How do you make a hurricane? The recipe calls for two key ingredients: heat and moist air. Hurricanes are caused when intensely low pressure areas form over warm ocean waters, usually in the summer and early fall.

Warm sea surface temperatures of at least 80 degrees fuel hurricanes. Water evaporates off the ocean's surface and then condenses to form clouds and rain. This warms the cool air higher up, causing it to rise even further. The rising air is replaced by more warm humid air from the ocean below, and the cycle continues to draw more and more warm moist air into the developing storm from the ocean surface to the atmosphere.

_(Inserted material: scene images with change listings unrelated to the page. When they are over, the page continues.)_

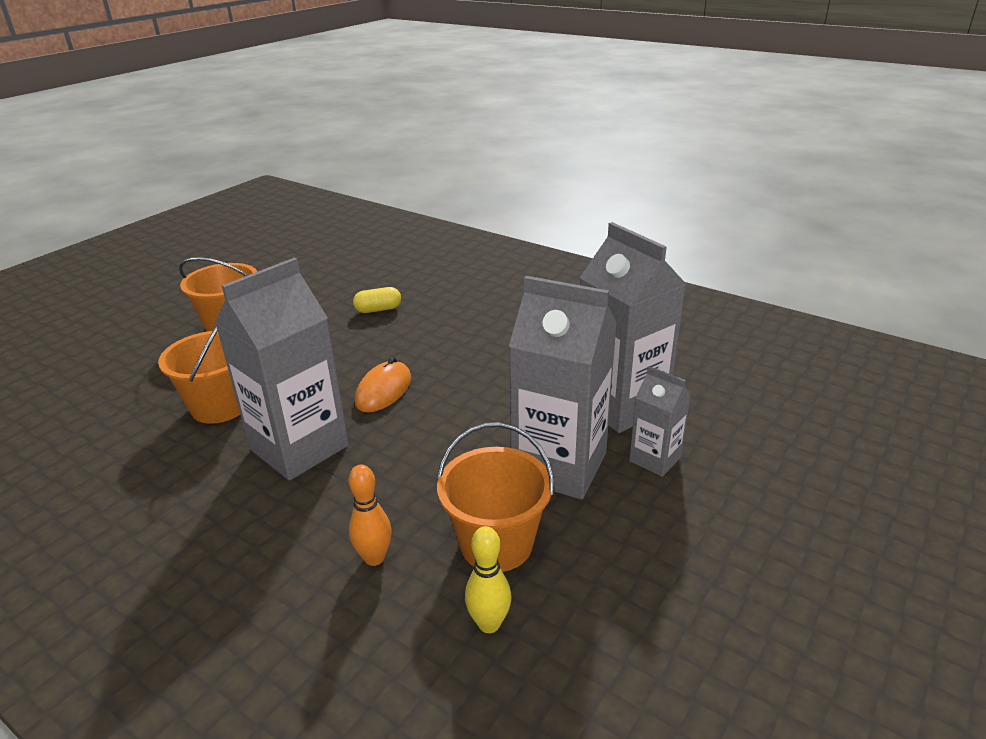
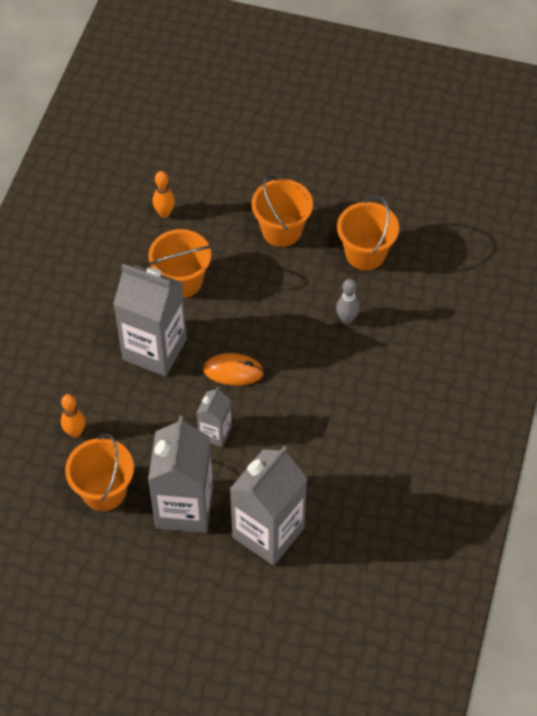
camera: 70 degrees right, 25 degrees up
(107, 401) = (164, 213): none -> orange bowling pin
(312, 287) = (365, 253): none -> orange bucket
(378, 309) = (346, 319): yellow capsule -> grey bowling pin
(489, 624) = (46, 504): yellow bowling pin -> none
(655, 459) = (210, 565): grey carton -> grey carton (215, 433)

In tropical thunderstorms, winds carry the heat away, but the heat can build up if there is no wind. This causes low pressure areas to form. Because of the low pressure, winds begin to spiral inward towards the center of the low pressure point, much like water going down a drain. Converging winds are those moving in different directions that run into each other. They help form hurricanes by pushing even more moist, warm air upwards. At the same time, high-pressure air in the upper atmosphere begins to be sucked into the low-pressure center ("eye") of the storm. Wind speeds increase, and a hurricane is born.
All hurricanes have three main parts. Rain bands are the thunderstorms moving outward from the center. An "eyewall" encircles the center of a storm. That's where the strongest winds occur. The center is called the eye of the hurricane. It contains the warmest air, and very little wind.